Vik Muniz
Vik Muniz’s work of the past two decades is an art-historical hit parade, the subjects of his photographic series often famous images reconfigured in ordinary, humble materials—Leonardo’s Last Supper in chocolate syrup, Caravaggio’s Narcissus in junkyard flotsam, Monet’s water lilies in hole-punched paper circles. Until recently, one would never have confused his simulations with the real deal. “I don’t want the viewer to believe in my images,” he has said before, avowing an aspiration to produce “the worst possible illusion.” The duplicity in Muniz’s latest exhibition, however, was thoroughgoing, with objects easily mistakable for original works, or at least for the flip sides of those works: The artist meticulously re-created, in one-to-one scale, the versos of nine iconic canvases by the likes of Matisse and Léger. Ranged around the gallery, slightly raised from the floor on padded blocks, and angled against the walls, they looked like the components of a show about to be hung.
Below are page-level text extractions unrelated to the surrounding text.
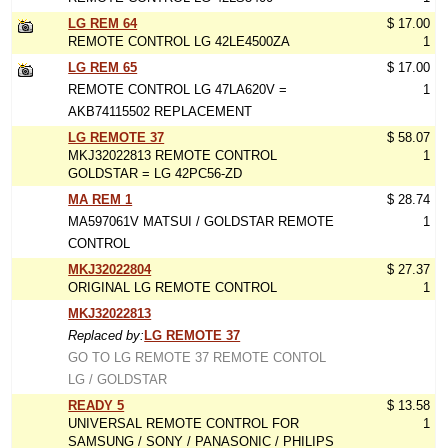
LG REM 64
$ 17.00
REMOTE CONTROL LG 42LE4500ZA
1
LG REM 65
$ 17.00
REMOTE CONTROL LG 47LA620V =
1
AKB74115502 REPLACEMENT
LG REMOTE 37
$ 58.07
MKJ32022813 REMOTE CONTROL
1
GOLDSTAR = LG 42PC56-ZD
MA REM 1
$ 28.74
MA597061V MATSUI / GOLDSTAR REMOTE
1
CONTROL
MKJ32022804
$ 27.37
ORIGINAL LG REMOTE CONTROL
1
MKJ32022813
Replaced by:
LG REMOTE 37
GO TO LG REMOTE 37 REMOTE CONTOL
LG / GOLDSTAR
READY 5
$ 13.58
UNIVERSAL REMOTE CONTROL FOR
1
SAMSUNG / SONY / PANASONIC / PHILIPS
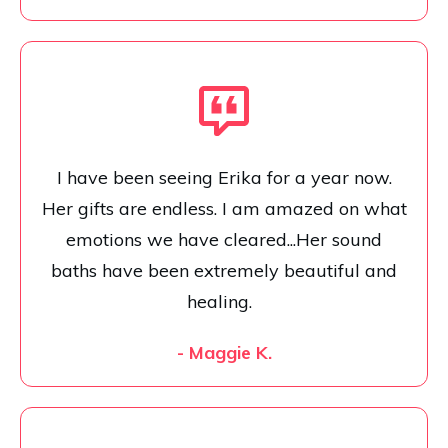
I have been seeing Erika for a year now.
Her gifts are endless. I am amazed on what
emotions we have cleared...Her sound
baths have been extremely beautiful and
healing.
- Maggie K.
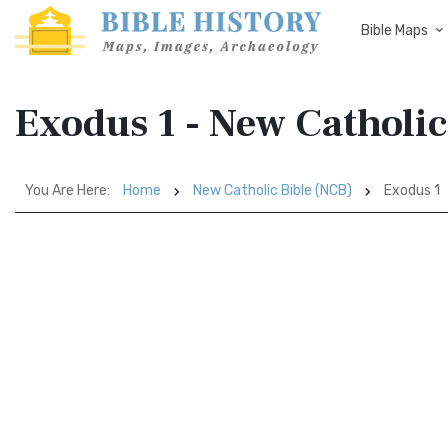
Bible Maps
Exodus 1 - New Catholic
You Are Here:
Home
New Catholic Bible (NCB)
Exodus 1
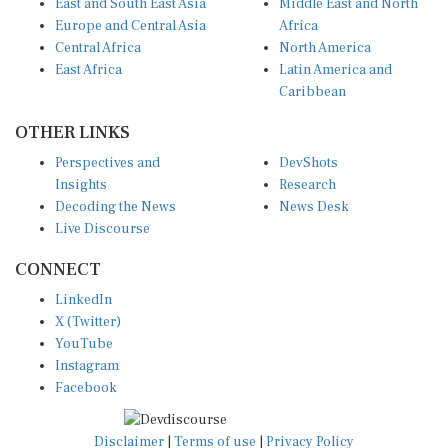
Europe and Central Asia
Africa
Central Africa
North America
East Africa
Latin America and
Caribbean
OTHER LINKS
Perspectives and
DevShots
Insights
Research
Decoding the News
News Desk
Live Discourse
CONNECT
LinkedIn
X (Twitter)
YouTube
Instagram
Facebook
Disclaimer
|
Terms of use
|
Privacy Policy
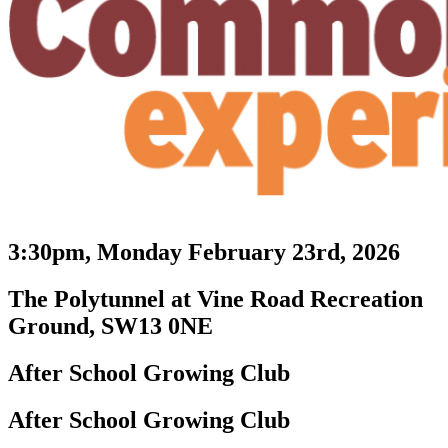
3:30pm, Monday February 23rd, 2026
The Polytunnel at Vine Road Recreation
Ground, SW13 0NE
After School Growing Club
After School Growing Club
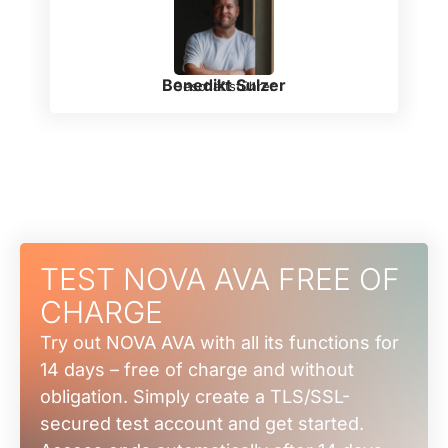
Benedikt Sulzer
Geschäftsführer
TEST NOVA AVA FREE OF
CHARGE
Try out NOVA AVA with all its functions for
14 days – free of charge and without
obligation. Simply create a TLS/SSL-
secured test account and get started.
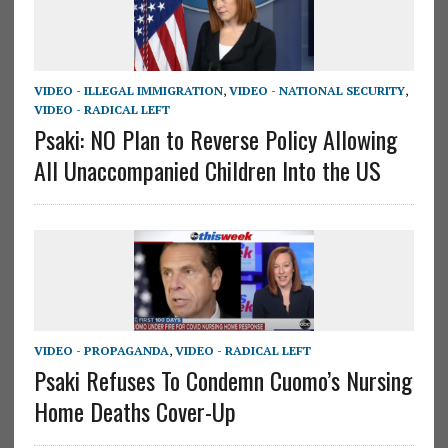
VIDEO - ILLEGAL IMMIGRATION
,
VIDEO - NATIONAL SECURITY
,
VIDEO - RADICAL LEFT
Psaki: NO Plan to Reverse Policy Allowing
All Unaccompanied Children Into the US
VIDEO - PROPAGANDA
,
VIDEO - RADICAL LEFT
Psaki Refuses To Condemn Cuomo’s Nursing
Home Deaths Cover-Up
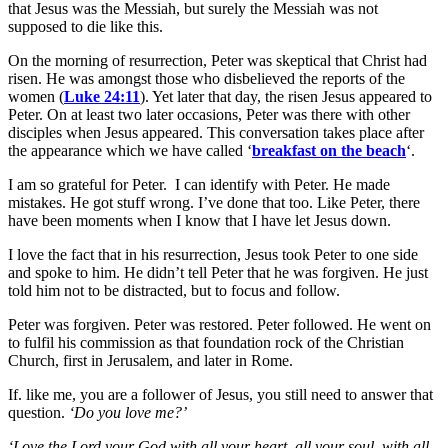
that Jesus was the Messiah, but surely the Messiah was not
supposed to die like this.
On the morning of resurrection, Peter was skeptical that Christ had
risen. He was amongst those who disbelieved the reports of the
women (
Luke 24:11
). Yet later that day, the risen Jesus appeared to
Peter. On at least two later occasions, Peter was there with other
disciples when Jesus appeared. This conversation takes place after
the appearance which we have called ‘
breakfast on the beach
‘.
I am so grateful for Peter. I can identify with Peter. He made
mistakes. He got stuff wrong. I’ve done that too. Like Peter, there
have been moments when I know that I have let Jesus down.
I love the fact that in his resurrection, Jesus took Peter to one side
and spoke to him. He didn’t tell Peter that he was forgiven. He just
told him not to be distracted, but to focus and follow.
Peter was forgiven. Peter was restored. Peter followed. He went on
to fulfil his commission as that foundation rock of the Christian
Church, first in Jerusalem, and later in Rome.
If. like me, you are a follower of Jesus, you still need to answer that
question.
‘Do you love me?’
‘Love the Lord your God with all your heart, all your soul, with all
Muniz pulled out all the stops in fashioning these three-dimensional replicas, collaborating for six years with curators and conservators from the Museum of Modern Art and the Guggenheim in New York and the Art Institute of Chicago as well as a cadre of artisans and forgers. Every transport ticket, Magic-Markered inscription, yellowing exhibition sticker, and penciled notation has been cloned, the frames, stretchers, and mounting hardware rendered with painstaking verisimilitude, down to the last scuffed crossbar or rusty screw. Beyond the aha! mirth of realizing, the instant one reads AMERICAN GOTHIC or A SUNDAY AFTERNOON ON THE ISLAND OF LA GRAND JATTE on a label, that these are versos without rectos, and forgeries at that, the doubles are absorbing forensic documents, offering capsule histories of the transactional realities of ownership and transfer that frequently remain opaque. They testify at once to the fetishization of already-fetishized objects—dealer J. K. Thannhauser affixed at least six tags bearing his name to Picasso’s Woman Ironing—and to a certain deflation of preciousness that attends an artwork’s circulation, the Sharpie-scrawled names and titles reminiscent of how moving boxes are marked.
The cavil to be put forward here, that the work’s waggish appeal overshadows its intelligence, is one that dogs much of Muniz’s output. The archival high jinks of “Verso,” 2002–2008, are so entertaining that the series’ subtler operations—its participation in well-rehearsed, if seemingly unexhausted, dialogues about illusionism and mimesis, or photography and the copy—are easily extenuated. Cleverest, perhaps, is how Muniz apes those very elements (provenance, inventory numbers, exhibition history) that would otherwise secure for a painting its status as singular, thus engaging concerns of authenticity and value that are as trenchant today as they were for the Pictures generation of which he is a self-conscious legatee.
Ultimately this show posed an endgame question, one worth taking seriously: At what point does an image become so familiar and disseminated that it is itself expendable? The inquiry continued in the back gallery with another set of knockoffs, facsimiles of the backs of well-known photographs from the New York Times archive at MOMA. Although only identified by date stamps and taped-on captions, the pictures likely came immediately to most viewers’ minds, and included the 1969 photograph of an astronaut’s footprint in lunar soil and Eddie Adams’s snapshot of the execution of a suspected Vietcong. Unfortunately, these were hung flush against the wall, and the other “Verso” objects canted too steeply to see their reverse sides. It would be interesting to know how Muniz signs the versos of his versos.